Our involvement in Afghanistan should serve as a cautionary tale about the perils of military adventurism, just as the Iraq War did, but it's striking how differently those lessons have been absorbed by the presidential contenders in the two parties. On the Democratic side, we're witnessing a debate between Sen. Bernie Sanders and Hillary Clinton about whether her vote to authorize the Iraq War represents a fatal lack of good judgment. But on the Republican side, with the exception of the isolationist Sen. Rand Paul, we're witnessing a contest to see who can be the most bellicose when it comes to new threats like ISIS and the civil war in Syria. Sen. Ted Cruz's loose talk of "carpet bombing" terrorists and making the sand "glow in the dark" is just political bluster that, if actually carried out, would virtually guarantee a U.S. defeat by turning the whole Muslim world against us.

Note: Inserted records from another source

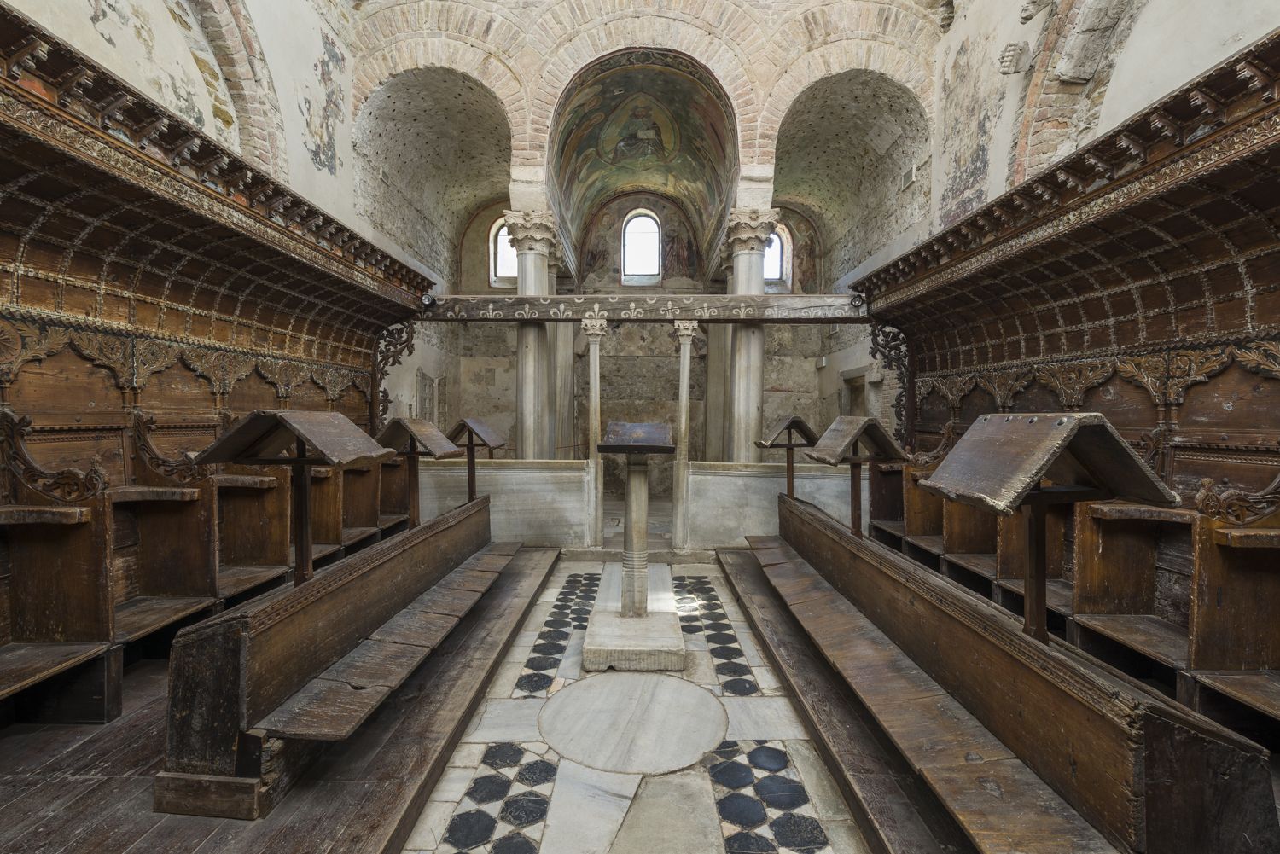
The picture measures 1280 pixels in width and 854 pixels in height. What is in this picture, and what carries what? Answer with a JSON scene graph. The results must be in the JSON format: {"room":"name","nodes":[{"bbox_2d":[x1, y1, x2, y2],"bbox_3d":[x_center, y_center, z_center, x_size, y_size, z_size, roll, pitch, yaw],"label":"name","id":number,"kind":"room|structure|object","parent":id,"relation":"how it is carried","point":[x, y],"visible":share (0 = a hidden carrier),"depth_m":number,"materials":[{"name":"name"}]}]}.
{"room":"place of worship","nodes":[
{"label":"place of worship","id":0,"kind":"room"},
{"bbox_2d":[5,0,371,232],"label":"left wall","id":1,"kind":"structure","parent":0,"point":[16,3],"depth_m":4.98,"materials":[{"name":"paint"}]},
{"bbox_2d":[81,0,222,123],"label":"wall painting","id":2,"kind":"object","parent":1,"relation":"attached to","point":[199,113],"visible":0.8,"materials":[{"name":"paint"}]},
{"bbox_2d":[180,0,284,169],"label":"brick arch","id":3,"kind":"object","parent":1,"relation":"attached to","point":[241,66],"visible":0.52,"depth_m":4.89,"materials":[{"name":"beige brick"}]},
{"bbox_2d":[302,31,345,175],"bbox_3d":[-3.475,-3.557,6.111,0.017,1.480,1.370,0,1,1],"label":"wall painting","id":4,"kind":"object","parent":1,"relation":"attached to","point":[336,106],"visible":0.94,"depth_m":6.24},
{"bbox_2d":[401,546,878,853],"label":"floor","id":5,"kind":"structure","parent":0,"point":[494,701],"depth_m":2.64,"materials":[{"name":"grey stone"}]},
{"bbox_2d":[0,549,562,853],"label":"wooden platform","id":6,"kind":"object","parent":5,"relation":"on","point":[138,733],"visible":0.69,"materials":[{"name":"brown wood"}]},
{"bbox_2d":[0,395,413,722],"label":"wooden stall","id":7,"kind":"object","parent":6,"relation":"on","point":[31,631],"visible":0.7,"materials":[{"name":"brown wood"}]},
{"bbox_2d":[0,5,434,729],"bbox_3d":[-2.779,-0.039,3.133,1.746,2.898,5.893,0,1,1],"label":"choir stalls","id":8,"kind":"object","parent":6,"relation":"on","point":[352,386],"visible":0.83,"depth_m":3.28,"materials":[{"name":"brown wood"}]},
{"bbox_2d":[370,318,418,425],"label":"bracket","id":9,"kind":"object","parent":8,"relation":"attached to","point":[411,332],"visible":0.75,"depth_m":6.23,"materials":[{"name":"brown wood"}]},
{"bbox_2d":[151,491,520,820],"bbox_3d":[-1.427,1.055,3.631,0.635,0.768,3.244,0,1,1],"label":"wooden pew","id":10,"kind":"object","parent":6,"relation":"on","point":[311,624],"visible":0.97,"depth_m":2.50,"materials":[{"name":"brown wood"}]},
{"bbox_2d":[193,411,395,585],"bbox_3d":[-1.763,0.561,2.929,0.692,1.263,0.642,0,1,1],"label":"lectern","id":11,"kind":"object","parent":10,"relation":"on","point":[309,437],"visible":0.92,"depth_m":2.87,"materials":[{"name":"brown wood"}]},
{"bbox_2d":[372,417,456,526],"bbox_3d":[-1.957,0.561,4.842,0.579,1.238,0.624,0,1,1],"label":"stand","id":12,"kind":"object","parent":10,"relation":"on","point":[411,437],"visible":0.82,"depth_m":4.81,"materials":[{"name":"brown wood"}]},
{"bbox_2d":[443,417,505,502],"bbox_3d":[-1.764,0.502,6.045,0.498,1.166,0.537,0,1,1],"label":"lectern","id":13,"kind":"object","parent":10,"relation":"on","point":[464,421],"visible":0.88,"depth_m":6.03,"materials":[{"name":"brown wood"}]},
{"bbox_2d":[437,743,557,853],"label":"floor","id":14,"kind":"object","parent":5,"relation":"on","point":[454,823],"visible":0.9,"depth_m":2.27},
{"bbox_2d":[419,458,594,546],"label":"stone partition","id":15,"kind":"object","parent":5,"relation":"on","point":[542,474],"visible":0.65,"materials":[{"name":"white stone"}]},
{"bbox_2d":[504,207,563,458],"bbox_3d":[-1.324,-0.584,7.017,0.684,3.954,0.682,0,1,1],"label":"stone column","id":16,"kind":"structure","parent":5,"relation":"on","point":[526,375],"depth_m":6.93,"materials":[{"name":"stone"}]},
{"bbox_2d":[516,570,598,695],"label":"strip","id":17,"kind":"object","parent":5,"relation":"on","point":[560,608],"visible":0.78,"depth_m":4.03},
{"bbox_2d":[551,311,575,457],"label":"stone column","id":18,"kind":"structure","parent":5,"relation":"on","point":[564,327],"depth_m":8.86,"materials":[{"name":"stone"}]},
{"bbox_2d":[579,313,607,549],"bbox_3d":[-0.534,0.078,6.541,0.392,2.613,0.395,0,1,1],"label":"stone column","id":19,"kind":"structure","parent":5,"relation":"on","point":[595,364],"depth_m":6.49,"materials":[{"name":"white stone"}]},
{"bbox_2d":[536,673,727,775],"bbox_3d":[-0.041,1.531,3.016,0.986,0.035,1.010,0,1,1],"label":"stone disc","id":20,"kind":"object","parent":5,"relation":"on","point":[577,688],"visible":0.97,"depth_m":2.92,"materials":[{"name":"stone"}]},
{"bbox_2d":[580,609,686,670],"bbox_3d":[-0.038,1.434,3.843,0.632,0.158,0.698,0,1,1],"label":"stone plinth","id":21,"kind":"object","parent":5,"relation":"on","point":[619,621],"visible":0.91,"depth_m":3.59,"materials":[{"name":"stone"}]},
{"bbox_2d":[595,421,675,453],"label":"lectern","id":22,"kind":"object","parent":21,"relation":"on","point":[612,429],"visible":0.99,"depth_m":4.14,"materials":[{"name":"brown wood"}]},
{"bbox_2d":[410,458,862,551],"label":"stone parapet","id":23,"kind":"structure","parent":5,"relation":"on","point":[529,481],"depth_m":6.47,"materials":[{"name":"stone"}]},
{"bbox_2d":[670,319,698,551],"bbox_3d":[0.486,0.117,6.496,0.355,2.560,0.363,0,1,1],"label":"stone column","id":24,"kind":"structure","parent":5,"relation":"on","point":[684,377],"depth_m":6.45,"materials":[{"name":"stone"}]},
{"bbox_2d":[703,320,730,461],"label":"stone column","id":25,"kind":"structure","parent":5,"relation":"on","point":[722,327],"depth_m":8.69,"materials":[{"name":"stone"}]},
{"bbox_2d":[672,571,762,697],"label":"tile strip","id":26,"kind":"object","parent":5,"relation":"on","point":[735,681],"visible":0.78,"depth_m":3.95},
{"bbox_2d":[716,206,780,463],"bbox_3d":[1.275,-0.584,6.859,0.692,3.958,0.689,0,1,1],"label":"stone column","id":27,"kind":"structure","parent":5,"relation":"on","point":[745,259],"depth_m":6.78,"materials":[{"name":"stone"}]},
{"bbox_2d":[417,292,870,322],"bbox_3d":[0.141,-1.364,6.572,5.160,0.270,0.239,0,1,1],"label":"wooden beam","id":28,"kind":"structure","parent":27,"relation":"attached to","point":[719,315],"depth_m":6.50,"materials":[{"name":"brown wood"}]},
{"bbox_2d":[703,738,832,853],"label":"tile strip","id":29,"kind":"object","parent":5,"relation":"on","point":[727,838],"visible":0.83,"depth_m":2.28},
{"bbox_2d":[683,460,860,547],"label":"stone partition","id":30,"kind":"object","parent":5,"relation":"on","point":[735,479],"visible":0.54,"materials":[{"name":"stone"}]},
{"bbox_2d":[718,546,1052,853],"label":"wooden platform","id":31,"kind":"object","parent":5,"relation":"on","point":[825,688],"visible":0.48,"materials":[{"name":"brown wood"}]},
{"bbox_2d":[747,492,1279,853],"bbox_3d":[1.439,1.110,3.319,0.701,0.749,3.813,0,1,1],"label":"wooden pew","id":32,"kind":"object","parent":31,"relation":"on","point":[1090,718],"visible":0.96,"depth_m":2.00,"materials":[{"name":"brown wood"}]},
{"bbox_2d":[753,415,820,497],"bbox_3d":[1.583,0.524,6.053,0.641,1.265,0.633,0,1,1],"label":"lectern","id":33,"kind":"object","parent":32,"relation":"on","point":[790,481],"visible":0.91,"depth_m":6.02,"materials":[{"name":"brown wood"}]},
{"bbox_2d":[801,415,910,536],"bbox_3d":[1.730,0.561,4.589,0.623,1.268,0.807,0,1,1],"label":"stand","id":34,"kind":"object","parent":32,"relation":"on","point":[837,449],"visible":0.93,"depth_m":4.51,"materials":[{"name":"brown wood"}]},
{"bbox_2d":[918,413,1177,642],"bbox_3d":[1.505,0.534,2.165,0.626,1.152,0.636,0,1,1],"label":"lectern","id":35,"kind":"object","parent":32,"relation":"on","point":[1053,454],"visible":0.98,"depth_m":2.09,"materials":[{"name":"brown wood"}]},
{"bbox_2d":[839,33,1279,743],"bbox_3d":[2.760,0.002,3.077,1.804,2.949,5.414,0,1,1],"label":"choir stalls","id":36,"kind":"object","parent":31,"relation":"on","point":[1158,225],"visible":0.77,"depth_m":3.24,"materials":[{"name":"brown wood"}]},
{"bbox_2d":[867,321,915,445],"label":"bracket","id":37,"kind":"object","parent":36,"relation":"attached to","point":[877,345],"visible":0.78,"depth_m":6.10,"materials":[{"name":"brown wood"}]},
{"bbox_2d":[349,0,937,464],"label":"back wall","id":38,"kind":"structure","parent":0,"point":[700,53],"depth_m":6.89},
{"bbox_2d":[415,368,436,422],"bbox_3d":[-3.554,-0.378,9.483,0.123,1.077,0.692,0,1,1],"label":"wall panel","id":39,"kind":"object","parent":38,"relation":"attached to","point":[421,377],"visible":0.82,"depth_m":9.37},
{"bbox_2d":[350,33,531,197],"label":"brick arch","id":40,"kind":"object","parent":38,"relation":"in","point":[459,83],"visible":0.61,"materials":[{"name":"beige brick"}]},
{"bbox_2d":[488,217,517,283],"bbox_3d":[-2.402,-3.264,10.579,0.831,1.300,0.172,0,1,1],"label":"arched window","id":41,"kind":"structure","parent":38,"relation":"in","point":[499,240],"depth_m":10.57,"materials":[{"name":"white glass"}]},
{"bbox_2d":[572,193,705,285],"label":"mural","id":42,"kind":"object","parent":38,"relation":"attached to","point":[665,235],"visible":0.74,"depth_m":11.31,"materials":[{"name":"paint"}]},
{"bbox_2d":[620,209,661,284],"bbox_3d":[0.035,-3.493,11.038,0.764,1.429,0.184,0,1,1],"label":"arched window","id":43,"kind":"structure","parent":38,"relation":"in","point":[652,225],"depth_m":11.03,"materials":[{"name":"glass"}]},
{"bbox_2d":[545,47,737,270],"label":"vaulted ceiling","id":44,"kind":"object","parent":38,"relation":"attached to","point":[672,78],"visible":0.76,"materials":[{"name":"paint"}]},
{"bbox_2d":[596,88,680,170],"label":"painting","id":45,"kind":"object","parent":44,"relation":"attached to","point":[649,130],"visible":0.97,"depth_m":8.76,"materials":[{"name":"green paint"}]},
{"bbox_2d":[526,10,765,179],"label":"brick arch","id":46,"kind":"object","parent":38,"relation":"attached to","point":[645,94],"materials":[{"name":"beige brick"}]},
{"bbox_2d":[762,223,790,284],"bbox_3d":[2.391,-3.214,10.620,0.709,1.171,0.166,0,1,1],"label":"arched window","id":47,"kind":"structure","parent":38,"relation":"in","point":[777,270],"depth_m":10.61,"materials":[{"name":"glass"}]},
{"bbox_2d":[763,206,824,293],"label":"wall painting","id":48,"kind":"object","parent":38,"relation":"attached to","point":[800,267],"visible":0.66,"depth_m":10.91,"materials":[{"name":"brown paint"}]},
{"bbox_2d":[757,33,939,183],"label":"brick arch","id":49,"kind":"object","parent":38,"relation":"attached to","point":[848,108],"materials":[{"name":"beige brick"}]},
{"bbox_2d":[839,366,871,415],"bbox_3d":[3.681,0.053,9.579,0.391,2.080,1.091,0,1,1],"label":"doorway","id":50,"kind":"object","parent":38,"relation":"in","point":[858,377],"visible":0.39,"depth_m":9.67,"materials":[{"name":"stone"}]},
{"bbox_2d":[899,163,917,191],"bbox_3d":[3.461,-3.209,7.326,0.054,0.236,0.321,0,1,1],"label":"wall vent","id":51,"kind":"object","parent":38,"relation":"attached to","point":[912,170],"visible":0.98,"depth_m":7.30,"materials":[{"name":"white"}]},
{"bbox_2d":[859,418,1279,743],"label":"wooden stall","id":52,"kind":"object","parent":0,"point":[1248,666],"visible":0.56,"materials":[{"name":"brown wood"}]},
{"bbox_2d":[920,0,1279,239],"bbox_3d":[3.628,-2.161,3.808,0.325,7.429,6.655,0,1,1],"label":"right wall","id":53,"kind":"structure","parent":0,"point":[1251,38],"depth_m":4.77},
{"bbox_2d":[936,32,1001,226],"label":"wall painting","id":54,"kind":"object","parent":53,"relation":"attached to","point":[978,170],"visible":0.83,"depth_m":6.05},
{"bbox_2d":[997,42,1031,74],"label":"stone corbel","id":55,"kind":"object","parent":53,"relation":"attached to","point":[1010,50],"visible":0.97,"depth_m":4.94,"materials":[{"name":"stone"}]},
{"bbox_2d":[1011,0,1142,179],"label":"brick arch","id":56,"kind":"object","parent":53,"relation":"attached to","point":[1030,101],"visible":0.51,"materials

The only way to win the war in Afghanistan is to recruit and train local forces committed to defending their country and supporting them over the long-term with U.S. airpower, logistics and intelligence capabilities, and it's the only way forward against ISIS as well. That's what the U.S. is really good at, but it will require strategic patience and a commitment to seeing the conflict through to the end no matter how long the fighting continues. The conflicts ranging from Syria to Afghanistan won't be won under the next president nor perhaps for several more to come, regardless of which party occupies the White House. The next commander-in-chief may not like hearing that, but it's something he or she is going to have to learn to live with because the alternatives are even worse.